The 22301/22302 Howrah–New Jalpaiguri Vande Bharat Express is India's 7th Vande Bharat Express train, connecting West Bengal's capital Kolkata with Siliguri, the largest city in northern part of West Bengal.

Overview 

This train is being operated by Indian Railways, connecting Kolkata and Siliguri, West Bengal's two most important cities. The train service officially started from 1st January 2023 on New Year's day from Howrah. However the inaugural service ran on 30th December from Howrah. This is the first Vande Bharat train service in Eastern India.

Rakes 

It is the fifth 2nd Generation train of Vande Bharat Expresses and was designed and manufactured by the Integral Coach Factory (ICF) under the leadership of Sudhanshu Mani at Perambur, Chennai under the Make in India initiative.

Service 
The 22301/22302 Howrah–New Jalpaiguri Vande Bharat Express currently operates 6 days a week, covering a distance of  (chargeable distance may be different but it is same when it is being written) in a travel time of 07 hrs 30 mins with average speed of 75 km/hr, making it the fastest passenger train in Howrah - New Jalpaiguri section.
****
* Stated exercise 1 *
According to the Vande Bharat Express article, on what date did the train service officially start?
* Stated exercise 2 *
Carry the Vande Bharat Express article forward from the end of its last sentence.

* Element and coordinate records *
****
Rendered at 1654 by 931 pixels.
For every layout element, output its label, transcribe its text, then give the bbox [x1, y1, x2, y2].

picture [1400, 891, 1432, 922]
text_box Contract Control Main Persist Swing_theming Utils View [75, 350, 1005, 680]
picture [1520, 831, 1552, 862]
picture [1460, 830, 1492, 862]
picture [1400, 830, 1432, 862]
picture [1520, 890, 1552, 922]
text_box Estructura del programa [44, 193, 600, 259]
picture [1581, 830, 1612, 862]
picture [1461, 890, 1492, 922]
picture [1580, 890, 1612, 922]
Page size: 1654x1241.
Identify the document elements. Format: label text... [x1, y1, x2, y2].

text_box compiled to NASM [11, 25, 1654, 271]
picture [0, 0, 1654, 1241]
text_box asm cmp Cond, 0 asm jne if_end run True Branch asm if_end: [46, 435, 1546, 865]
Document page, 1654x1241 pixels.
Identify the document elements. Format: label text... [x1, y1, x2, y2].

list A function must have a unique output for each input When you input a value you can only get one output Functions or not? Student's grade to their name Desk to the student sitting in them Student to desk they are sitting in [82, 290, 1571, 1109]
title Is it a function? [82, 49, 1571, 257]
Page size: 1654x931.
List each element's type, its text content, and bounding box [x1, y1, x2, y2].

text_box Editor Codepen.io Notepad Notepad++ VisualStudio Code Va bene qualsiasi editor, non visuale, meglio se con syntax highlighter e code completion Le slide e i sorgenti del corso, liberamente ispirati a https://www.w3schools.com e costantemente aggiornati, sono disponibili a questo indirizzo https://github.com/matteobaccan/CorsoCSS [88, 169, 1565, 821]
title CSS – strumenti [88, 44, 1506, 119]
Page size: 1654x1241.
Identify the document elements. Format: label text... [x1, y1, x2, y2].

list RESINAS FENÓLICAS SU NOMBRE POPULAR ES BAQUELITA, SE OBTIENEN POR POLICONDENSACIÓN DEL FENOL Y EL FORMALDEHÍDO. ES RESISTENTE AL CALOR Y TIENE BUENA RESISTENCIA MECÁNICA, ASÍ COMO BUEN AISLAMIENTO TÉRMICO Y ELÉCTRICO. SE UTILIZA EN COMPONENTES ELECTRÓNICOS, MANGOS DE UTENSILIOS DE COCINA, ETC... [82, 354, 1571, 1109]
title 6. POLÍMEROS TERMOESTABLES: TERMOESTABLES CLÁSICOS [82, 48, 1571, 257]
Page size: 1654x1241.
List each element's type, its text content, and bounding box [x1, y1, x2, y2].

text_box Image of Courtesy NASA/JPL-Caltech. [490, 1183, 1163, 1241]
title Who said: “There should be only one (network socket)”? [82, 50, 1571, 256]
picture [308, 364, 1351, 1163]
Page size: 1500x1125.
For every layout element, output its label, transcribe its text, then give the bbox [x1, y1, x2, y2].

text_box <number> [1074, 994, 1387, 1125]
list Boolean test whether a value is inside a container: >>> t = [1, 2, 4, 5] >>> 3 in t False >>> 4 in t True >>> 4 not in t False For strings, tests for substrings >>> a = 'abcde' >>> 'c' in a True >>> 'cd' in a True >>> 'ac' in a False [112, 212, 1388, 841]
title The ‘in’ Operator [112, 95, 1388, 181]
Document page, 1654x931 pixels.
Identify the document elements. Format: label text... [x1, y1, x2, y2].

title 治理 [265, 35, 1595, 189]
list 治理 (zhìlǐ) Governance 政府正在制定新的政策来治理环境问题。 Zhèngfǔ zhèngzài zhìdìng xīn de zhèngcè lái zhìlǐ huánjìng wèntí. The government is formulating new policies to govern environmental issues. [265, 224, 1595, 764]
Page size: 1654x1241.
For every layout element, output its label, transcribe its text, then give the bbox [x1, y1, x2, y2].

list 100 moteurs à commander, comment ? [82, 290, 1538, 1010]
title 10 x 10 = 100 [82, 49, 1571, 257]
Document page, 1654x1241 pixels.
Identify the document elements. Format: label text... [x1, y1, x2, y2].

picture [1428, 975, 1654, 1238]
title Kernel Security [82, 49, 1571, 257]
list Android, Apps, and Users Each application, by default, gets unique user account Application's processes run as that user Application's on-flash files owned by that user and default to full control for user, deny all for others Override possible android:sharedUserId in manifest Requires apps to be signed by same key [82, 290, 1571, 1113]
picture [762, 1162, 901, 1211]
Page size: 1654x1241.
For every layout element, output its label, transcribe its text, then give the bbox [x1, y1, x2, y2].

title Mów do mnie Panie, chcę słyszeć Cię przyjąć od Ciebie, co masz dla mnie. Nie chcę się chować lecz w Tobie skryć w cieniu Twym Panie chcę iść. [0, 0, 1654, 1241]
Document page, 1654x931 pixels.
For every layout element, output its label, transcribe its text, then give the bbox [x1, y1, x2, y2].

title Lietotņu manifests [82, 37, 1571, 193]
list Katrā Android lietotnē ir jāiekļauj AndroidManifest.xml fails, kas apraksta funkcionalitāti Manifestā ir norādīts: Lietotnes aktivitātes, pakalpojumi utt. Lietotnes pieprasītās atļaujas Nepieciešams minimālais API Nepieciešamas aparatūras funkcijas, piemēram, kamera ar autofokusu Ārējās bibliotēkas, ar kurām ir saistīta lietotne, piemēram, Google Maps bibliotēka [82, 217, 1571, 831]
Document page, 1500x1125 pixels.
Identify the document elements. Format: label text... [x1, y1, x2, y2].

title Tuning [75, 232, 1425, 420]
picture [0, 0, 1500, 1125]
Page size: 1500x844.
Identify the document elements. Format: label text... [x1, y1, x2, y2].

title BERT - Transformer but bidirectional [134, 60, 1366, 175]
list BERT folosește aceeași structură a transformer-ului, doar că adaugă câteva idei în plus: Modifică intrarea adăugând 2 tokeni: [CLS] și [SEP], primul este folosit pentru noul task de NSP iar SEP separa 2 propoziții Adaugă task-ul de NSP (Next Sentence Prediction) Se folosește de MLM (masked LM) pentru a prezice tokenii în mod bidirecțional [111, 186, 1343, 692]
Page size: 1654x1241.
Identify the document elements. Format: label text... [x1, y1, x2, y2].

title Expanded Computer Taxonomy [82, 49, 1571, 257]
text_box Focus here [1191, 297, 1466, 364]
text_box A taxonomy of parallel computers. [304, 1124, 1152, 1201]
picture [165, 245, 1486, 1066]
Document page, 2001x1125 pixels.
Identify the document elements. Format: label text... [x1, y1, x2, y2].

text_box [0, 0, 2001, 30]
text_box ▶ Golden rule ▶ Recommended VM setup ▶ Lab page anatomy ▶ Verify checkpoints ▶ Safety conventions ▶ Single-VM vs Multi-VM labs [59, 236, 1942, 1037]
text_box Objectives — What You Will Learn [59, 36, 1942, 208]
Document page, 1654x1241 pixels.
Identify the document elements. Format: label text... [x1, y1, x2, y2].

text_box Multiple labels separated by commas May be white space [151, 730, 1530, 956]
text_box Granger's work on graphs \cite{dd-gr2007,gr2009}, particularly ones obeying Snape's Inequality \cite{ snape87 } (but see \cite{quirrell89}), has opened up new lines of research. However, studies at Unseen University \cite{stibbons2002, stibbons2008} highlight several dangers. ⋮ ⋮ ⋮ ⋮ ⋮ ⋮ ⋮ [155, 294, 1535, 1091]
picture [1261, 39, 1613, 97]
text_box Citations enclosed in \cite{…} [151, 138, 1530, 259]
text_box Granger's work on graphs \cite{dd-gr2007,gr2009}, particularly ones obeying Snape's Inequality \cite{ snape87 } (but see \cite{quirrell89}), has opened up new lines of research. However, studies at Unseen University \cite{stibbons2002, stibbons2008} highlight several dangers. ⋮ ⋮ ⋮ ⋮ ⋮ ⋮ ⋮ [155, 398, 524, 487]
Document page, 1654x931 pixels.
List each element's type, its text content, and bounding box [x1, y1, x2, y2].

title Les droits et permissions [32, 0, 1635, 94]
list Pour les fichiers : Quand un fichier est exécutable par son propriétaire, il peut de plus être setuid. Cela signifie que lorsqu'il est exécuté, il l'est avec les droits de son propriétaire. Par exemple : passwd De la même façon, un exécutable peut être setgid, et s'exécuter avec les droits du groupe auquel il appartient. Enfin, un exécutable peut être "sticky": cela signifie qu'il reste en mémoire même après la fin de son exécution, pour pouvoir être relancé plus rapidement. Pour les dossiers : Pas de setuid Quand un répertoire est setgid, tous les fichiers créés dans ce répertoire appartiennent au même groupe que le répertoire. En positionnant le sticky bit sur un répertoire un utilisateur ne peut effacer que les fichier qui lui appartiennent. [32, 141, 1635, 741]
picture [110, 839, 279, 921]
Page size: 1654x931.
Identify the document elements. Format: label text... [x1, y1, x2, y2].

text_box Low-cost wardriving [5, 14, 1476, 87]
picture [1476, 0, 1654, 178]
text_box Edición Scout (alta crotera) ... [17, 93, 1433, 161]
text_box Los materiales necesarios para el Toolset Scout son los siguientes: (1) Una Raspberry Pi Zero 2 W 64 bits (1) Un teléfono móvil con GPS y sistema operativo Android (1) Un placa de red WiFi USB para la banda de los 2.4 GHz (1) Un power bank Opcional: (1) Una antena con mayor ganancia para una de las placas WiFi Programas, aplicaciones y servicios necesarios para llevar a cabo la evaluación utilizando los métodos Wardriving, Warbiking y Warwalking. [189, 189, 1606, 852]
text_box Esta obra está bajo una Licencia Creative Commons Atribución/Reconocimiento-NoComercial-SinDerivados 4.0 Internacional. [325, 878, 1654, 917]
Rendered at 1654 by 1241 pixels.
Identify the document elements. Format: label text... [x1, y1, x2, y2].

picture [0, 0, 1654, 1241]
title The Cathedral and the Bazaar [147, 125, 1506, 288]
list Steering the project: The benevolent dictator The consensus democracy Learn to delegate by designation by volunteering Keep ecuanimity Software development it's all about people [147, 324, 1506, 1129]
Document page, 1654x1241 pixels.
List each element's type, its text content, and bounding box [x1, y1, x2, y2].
****
* Final result 1 *
It officially started on 1st January 2023, New Year's Day, from Howrah.

* Final result 2 *
Coach composition 
The 22301/22302 Howrah–New Jalpaiguri Vande Bharat Express currently has 14 AC Chair Car (highlighted in Aqua color) and 2 Executive Chair Cars (highlighted in Pink color) coaches.

Speed 
Vande Bharat Express is capable of reaching 160 kmph for commercial run and 180 Kmph for trial but it does not touch 160 kmph speed over this route. Sometimes people become confused because according to Indian Railways Permanent Way Manual (IRPWM) on Indian Railways website or Indian Railway Institute of Civil Engineering website, the BG (Broad Gauge) lines have been classified into six groups ‘A’ to ‘E’ on the basis of the future maximum permissible speeds but it may not be same as present speed.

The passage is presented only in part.